Génome humain : à l'heure du séquençage

Le séquençage du génome est achevé à 95%. Résultat: les hommes ne posséderaient que 30 000 gènes. Mais ce résultat est déjà remis en question par des scientifiques anglais qui estimeraient à 80 000 le nombre de gènes. Le séquençage, loin d'être une fin en soi, n'est que le début d'une longue série.

Par Isabelle Huau, le 11/11/2001

L'annonce

Annonce du séquençage du génome par Nature et Science

Le 12 février 2001 restera marqué par l'annonce officielle du séquençage de 95% du génome humain.

Annonce commune après de rudes années de concurrence acharnée par les deux équipes en course : d'un côté le Consortium international de recherche publique (Human Genomic Program; HGP) qui publie ses résultats dans la revue Nature, de l'autre la société privée Celera Genomic dirigée par Craig Venter m2 qui publie les siens dans Science.

Que nous apporte la connaissance du génome? Axel Khan, Institut Cochin

Les deux équipes ont utilisé des méthodes différentes, avec des objectifs parfois contradictoires, mais sont parvenues à des résultats similaires.

Le séquençage du génome correspond à la lecture, lettre par lettre, des 3 milliards de caractères (les paires de bases chimiques) qui composent la longue molécule d'ADN qui constitue nos 23 paires de chromosomes. On connaît donc à 95% leur ordre d'enchaînement. Que nous apporte cette connaissance ?

Le mystère de la complexité de l’homme

Nous possédons beaucoup moins de gènes que ne le pensaient certains chercheurs (les estimations atteignaient jusqu'à 120 000 gènes) : de 30 000 à 35 000. Seulement deux fois plus que la mouche du vinaigre (13 600 gènes) et bien moins qu'un petit grain de riz (50 000 gènes) ! Alors, d'où vient la complexité de l'homme?

A priori, pas de son nombre de gènes fort modeste. Dans les années 70, on a découvert qu'un seul gène pouvait permettre la synthèse de plusieurs protéines, ces molécules essentielles du vivant. Mais les mécanismes qui gouvernent la synthèse des protéines ainsi que les interactions entre ces macromolécules demeurent mystérieux. Un travail titanesque pour les généticiens que de percer ces secrets…
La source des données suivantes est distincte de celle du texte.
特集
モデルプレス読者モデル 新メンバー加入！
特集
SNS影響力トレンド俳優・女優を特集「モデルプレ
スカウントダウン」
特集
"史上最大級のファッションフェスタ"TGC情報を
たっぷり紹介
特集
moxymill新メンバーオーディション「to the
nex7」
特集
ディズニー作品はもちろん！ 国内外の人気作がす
Un travail plus complexe qu’on ne le dit...

Le fouillis de l’ADN

Une autre énigme à résoudre est l'extrême hétérogénéité de la molécule d'ADN. Aucune répartition régulière des gènes n'a pu être décelée. De longues zones, tels des déserts, ne portent aucun message, aucun gène, et présentent des séquences répétitives. Quelles sont les fonctions réelles de ces zones, appelées «ADN de pacotille» par les chercheurs? S'agit-il de «résidus» dus à l'évolution des espèces, ce qui pourrait nous éclairer sur le chemin suivi pendant des millions d'années?

Tous différents

Un autre résultat de ce séquençage porte sur la différence entre le génome de deux individus. Alors que le Consortium public n'a pas accordé d'importance au choix des multiples donneurs, la société privée Celera a séquencé l'ADN de cinq personnes choisies en fonction de leur origine : africaine, asiatique, caucasienne et latino-américaine. Il apparaît qu'il y a globalement plus de différences entre l'ADN des deux Caucasiens qu'entre celui d'un Africain et d'un Caucasien.
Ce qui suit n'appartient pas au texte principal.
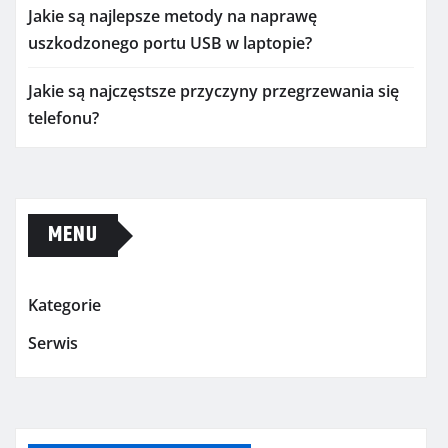
Jakie są najlepsze metody na naprawę
uszkodzonego portu USB w laptopie?
Jakie są najczęstsze przyczyny przegrzewania się
telefonu?
MENU
Kategorie
Serwis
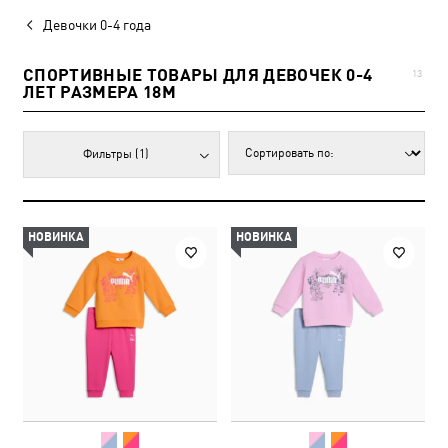
Девочки 0-4 года
СПОРТИВНЫЕ ТОВАРЫ ДЛЯ ДЕВОЧЕК 0-4
13
ЛЕТ РАЗМЕРА 18M
Фильтры
(1)
НОВИНКА
НОВИНКА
Ces variations entre l'ADN de deux individus, outre le fait de nier un fondement génétique au racisme, sont à l'origine des différences entre individus. Elles ont été baptisées SNPs (prononcer «snip») ou Simple Nucleitide Polymorphisms et se trouvent au rythme de 1 différence toutes les 1 000 lettres (soit 0,1% de différence entre deux génomes). Ces SNPs intéressent au plus haut point la médecine et l'industrie pharmaceutique. Leur étude pourra sans doute expliquer l'origine de nombreuses maladies et permettre de développer des tests de prédisposition aux maladies ainsi que de créer des médicaments sur mesure en fonction de la sensibilité génétique de chacun.

Beaucoup d'espoir

Le séquençage pose finalement plus de questions qu'il n'en résout. Il apparaît comme une gigantesque base de travail. Le décor est mis en place mais le rôle des acteurs reste à être défini. Une mise en scène qui, même si elle promet d'être longue et laborieuse, est porteuse de beaucoup d'espoir.